Press Release

Huawei aims to develop low-cost lidar systems to boost autonomous driving deployment in China

Chinese telecoms giant Huawei has formed a team to focus on developing low-cost multichannel lidar sensors with the goal of making the technology affordable enough for all smart vehicles.

Wang Jun, head of Huawei’s smart car solution business unit, said the company plans to launch 100-channel and 200-channel lidar products soon, at a cost of US$500 or less.

“Huawei’s prices mean all smart cars can be equipped with lidar,” said Wang, speaking at the China Auto Blue-Book Forum in Wuhan on Tuesday.

Chinese autonomous driving start-ups are looking for cost-efficient ways to achieve large-scale adoption of the technology as China aims to start rolling out its first high-level, fully autonomous vehicles by 2025. The sector has become notorious for its high-burn rate when it comes to research and development expenses, coupled with the cost of government-issued testing licenses for self-driving vehicles.

Lidar, which measures distance using laser beams to generate highly accurate 2D or 3D maps of the world outside the vehicle, have varied in price, ranging from US$100 to as high as US$75,000 for a fully functional rooftop system from industry leader Velodyne, according to Wired magazine.

Other technologies such as radar and cameras are also being tested as cheaper ways to enable self-driving vehicles to navigate through complex real-world traffic environments. Tesla, the prominent tech disrupter in the automobile industry, depends on cameras and radar for its own self driving cars.

> _Work to complete_:
1: According to the press release, what cost does Huawei plan for its 100-channel and 200-channel lidar products?
2: Copy everything in the press release from "Press Release" down to "Wuhan on Tuesday.", word for word.

> _Extracted entries_:
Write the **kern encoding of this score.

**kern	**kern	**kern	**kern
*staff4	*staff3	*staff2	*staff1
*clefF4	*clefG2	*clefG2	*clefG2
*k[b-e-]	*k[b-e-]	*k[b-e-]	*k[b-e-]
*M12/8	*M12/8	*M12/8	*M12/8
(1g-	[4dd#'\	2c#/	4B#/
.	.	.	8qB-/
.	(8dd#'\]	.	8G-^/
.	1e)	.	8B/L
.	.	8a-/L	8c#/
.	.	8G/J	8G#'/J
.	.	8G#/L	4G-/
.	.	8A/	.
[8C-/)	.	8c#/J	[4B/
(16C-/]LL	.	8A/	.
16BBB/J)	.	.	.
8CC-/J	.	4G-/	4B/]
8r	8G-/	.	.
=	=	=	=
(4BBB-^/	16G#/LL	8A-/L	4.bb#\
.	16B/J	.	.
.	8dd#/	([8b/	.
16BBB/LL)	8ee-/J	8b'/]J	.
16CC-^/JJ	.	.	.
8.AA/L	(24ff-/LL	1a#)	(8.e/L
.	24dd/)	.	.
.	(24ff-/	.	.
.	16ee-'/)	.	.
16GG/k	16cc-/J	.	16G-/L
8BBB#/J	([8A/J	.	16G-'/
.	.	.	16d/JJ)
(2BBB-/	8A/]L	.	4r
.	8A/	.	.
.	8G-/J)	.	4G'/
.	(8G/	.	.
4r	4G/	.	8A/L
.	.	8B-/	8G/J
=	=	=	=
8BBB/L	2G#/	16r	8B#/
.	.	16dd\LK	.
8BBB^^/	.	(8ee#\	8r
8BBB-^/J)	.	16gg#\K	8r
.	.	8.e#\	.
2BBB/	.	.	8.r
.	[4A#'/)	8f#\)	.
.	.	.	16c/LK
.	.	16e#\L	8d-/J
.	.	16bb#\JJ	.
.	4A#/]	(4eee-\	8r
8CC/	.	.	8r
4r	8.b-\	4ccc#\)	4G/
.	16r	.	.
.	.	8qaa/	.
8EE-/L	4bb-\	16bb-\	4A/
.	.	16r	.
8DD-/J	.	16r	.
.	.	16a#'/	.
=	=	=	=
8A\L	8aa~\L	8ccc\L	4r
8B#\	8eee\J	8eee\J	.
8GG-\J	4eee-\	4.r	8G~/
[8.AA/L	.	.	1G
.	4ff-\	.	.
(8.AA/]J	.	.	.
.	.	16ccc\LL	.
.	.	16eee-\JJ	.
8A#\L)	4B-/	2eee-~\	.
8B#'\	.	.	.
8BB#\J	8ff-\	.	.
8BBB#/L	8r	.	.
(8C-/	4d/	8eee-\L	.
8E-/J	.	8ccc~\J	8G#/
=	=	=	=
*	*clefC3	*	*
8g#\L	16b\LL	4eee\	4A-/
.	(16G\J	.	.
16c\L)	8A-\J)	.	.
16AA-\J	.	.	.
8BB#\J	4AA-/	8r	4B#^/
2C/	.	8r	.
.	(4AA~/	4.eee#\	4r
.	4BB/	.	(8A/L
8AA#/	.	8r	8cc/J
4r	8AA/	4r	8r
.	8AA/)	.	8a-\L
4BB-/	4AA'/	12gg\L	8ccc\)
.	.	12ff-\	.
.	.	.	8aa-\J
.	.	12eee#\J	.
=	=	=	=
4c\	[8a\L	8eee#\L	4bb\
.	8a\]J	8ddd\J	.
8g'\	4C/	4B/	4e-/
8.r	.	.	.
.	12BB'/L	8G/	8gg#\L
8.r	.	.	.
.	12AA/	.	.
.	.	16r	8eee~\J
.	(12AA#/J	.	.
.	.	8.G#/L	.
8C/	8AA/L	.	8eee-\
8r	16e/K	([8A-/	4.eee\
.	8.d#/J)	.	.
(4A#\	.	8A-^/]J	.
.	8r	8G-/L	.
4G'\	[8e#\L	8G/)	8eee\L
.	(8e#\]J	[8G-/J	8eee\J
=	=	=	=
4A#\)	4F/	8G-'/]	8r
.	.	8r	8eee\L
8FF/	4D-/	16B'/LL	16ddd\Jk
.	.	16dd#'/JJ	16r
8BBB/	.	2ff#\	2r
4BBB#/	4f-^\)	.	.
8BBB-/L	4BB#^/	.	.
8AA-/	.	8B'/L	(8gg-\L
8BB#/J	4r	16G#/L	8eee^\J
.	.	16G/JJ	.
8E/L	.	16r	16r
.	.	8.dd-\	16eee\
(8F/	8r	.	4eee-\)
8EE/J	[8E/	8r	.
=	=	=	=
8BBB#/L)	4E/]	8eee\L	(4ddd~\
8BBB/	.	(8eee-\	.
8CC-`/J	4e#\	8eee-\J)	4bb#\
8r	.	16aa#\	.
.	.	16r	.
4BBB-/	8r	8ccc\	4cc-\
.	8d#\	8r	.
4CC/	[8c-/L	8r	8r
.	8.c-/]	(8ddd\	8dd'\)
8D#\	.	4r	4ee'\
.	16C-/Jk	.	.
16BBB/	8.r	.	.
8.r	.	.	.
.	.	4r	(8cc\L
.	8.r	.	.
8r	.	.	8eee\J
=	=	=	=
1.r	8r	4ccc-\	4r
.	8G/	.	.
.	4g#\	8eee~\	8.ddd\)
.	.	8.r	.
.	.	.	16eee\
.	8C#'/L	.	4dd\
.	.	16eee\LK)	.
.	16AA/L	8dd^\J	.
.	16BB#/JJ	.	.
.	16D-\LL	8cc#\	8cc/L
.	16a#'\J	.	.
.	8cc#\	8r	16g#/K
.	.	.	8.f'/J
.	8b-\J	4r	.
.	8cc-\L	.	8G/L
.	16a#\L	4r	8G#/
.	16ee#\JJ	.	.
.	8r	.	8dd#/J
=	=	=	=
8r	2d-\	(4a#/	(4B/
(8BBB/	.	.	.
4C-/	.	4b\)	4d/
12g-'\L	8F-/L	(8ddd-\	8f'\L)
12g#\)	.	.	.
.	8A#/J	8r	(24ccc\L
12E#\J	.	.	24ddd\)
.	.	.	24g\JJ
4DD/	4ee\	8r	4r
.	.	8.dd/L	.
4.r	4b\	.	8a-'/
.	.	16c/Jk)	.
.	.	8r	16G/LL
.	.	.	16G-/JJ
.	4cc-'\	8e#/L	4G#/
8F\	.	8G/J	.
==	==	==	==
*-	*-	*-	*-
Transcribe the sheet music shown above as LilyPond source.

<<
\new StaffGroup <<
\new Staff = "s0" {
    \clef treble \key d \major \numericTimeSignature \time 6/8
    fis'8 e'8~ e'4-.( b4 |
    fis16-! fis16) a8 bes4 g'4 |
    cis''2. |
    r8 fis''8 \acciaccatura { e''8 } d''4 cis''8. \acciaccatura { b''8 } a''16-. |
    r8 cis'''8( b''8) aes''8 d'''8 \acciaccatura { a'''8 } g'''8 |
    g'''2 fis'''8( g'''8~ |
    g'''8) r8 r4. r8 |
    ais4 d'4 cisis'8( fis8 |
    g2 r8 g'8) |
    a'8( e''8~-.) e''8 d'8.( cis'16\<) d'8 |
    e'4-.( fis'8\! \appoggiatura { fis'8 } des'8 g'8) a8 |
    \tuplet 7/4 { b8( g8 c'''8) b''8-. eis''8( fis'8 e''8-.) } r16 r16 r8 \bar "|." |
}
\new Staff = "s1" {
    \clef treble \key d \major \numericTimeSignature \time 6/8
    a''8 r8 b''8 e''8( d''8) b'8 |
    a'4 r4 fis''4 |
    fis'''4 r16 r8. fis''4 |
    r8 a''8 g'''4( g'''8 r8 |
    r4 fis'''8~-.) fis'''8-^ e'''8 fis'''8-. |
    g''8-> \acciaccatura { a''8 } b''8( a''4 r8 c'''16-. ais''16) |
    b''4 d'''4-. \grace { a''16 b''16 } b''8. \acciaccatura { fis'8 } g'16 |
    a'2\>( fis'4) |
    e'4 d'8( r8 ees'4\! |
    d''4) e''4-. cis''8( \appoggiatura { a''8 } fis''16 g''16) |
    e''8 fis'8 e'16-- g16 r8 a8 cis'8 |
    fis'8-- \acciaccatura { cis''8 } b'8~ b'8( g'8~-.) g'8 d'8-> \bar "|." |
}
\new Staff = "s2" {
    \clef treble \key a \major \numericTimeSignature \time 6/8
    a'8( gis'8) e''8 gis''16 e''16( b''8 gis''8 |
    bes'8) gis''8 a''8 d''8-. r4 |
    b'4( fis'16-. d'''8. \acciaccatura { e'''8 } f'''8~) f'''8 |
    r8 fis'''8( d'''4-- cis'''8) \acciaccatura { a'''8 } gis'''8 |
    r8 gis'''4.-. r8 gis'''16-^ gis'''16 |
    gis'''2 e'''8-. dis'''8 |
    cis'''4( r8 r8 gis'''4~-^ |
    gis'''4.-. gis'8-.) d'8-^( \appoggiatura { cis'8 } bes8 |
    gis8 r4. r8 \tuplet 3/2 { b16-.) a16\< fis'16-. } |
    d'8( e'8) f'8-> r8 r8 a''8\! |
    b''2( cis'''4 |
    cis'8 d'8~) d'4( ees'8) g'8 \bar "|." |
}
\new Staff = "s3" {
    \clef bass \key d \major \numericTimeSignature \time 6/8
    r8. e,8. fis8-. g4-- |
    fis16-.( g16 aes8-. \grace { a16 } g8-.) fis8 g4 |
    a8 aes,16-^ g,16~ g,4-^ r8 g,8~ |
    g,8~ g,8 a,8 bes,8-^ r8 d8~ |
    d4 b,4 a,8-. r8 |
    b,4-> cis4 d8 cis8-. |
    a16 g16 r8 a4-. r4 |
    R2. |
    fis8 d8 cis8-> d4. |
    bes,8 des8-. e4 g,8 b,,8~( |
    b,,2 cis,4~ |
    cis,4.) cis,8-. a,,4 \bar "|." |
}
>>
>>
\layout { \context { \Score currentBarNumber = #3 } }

> _Solution list_:
1: US$500 or less.

2:
Press Release

Huawei aims to develop low-cost lidar systems to boost autonomous driving deployment in China

Chinese telecoms giant Huawei has formed a team to focus on developing low-cost multichannel lidar sensors with the goal of making the technology affordable enough for all smart vehicles.

Wang Jun, head of Huawei’s smart car solution business unit, said the company plans to launch 100-channel and 200-channel lidar products soon, at a cost of US$500 or less.

“Huawei’s prices mean all smart cars can be equipped with lidar,” said Wang, speaking at the China Auto Blue-Book Forum in Wuhan on Tuesday.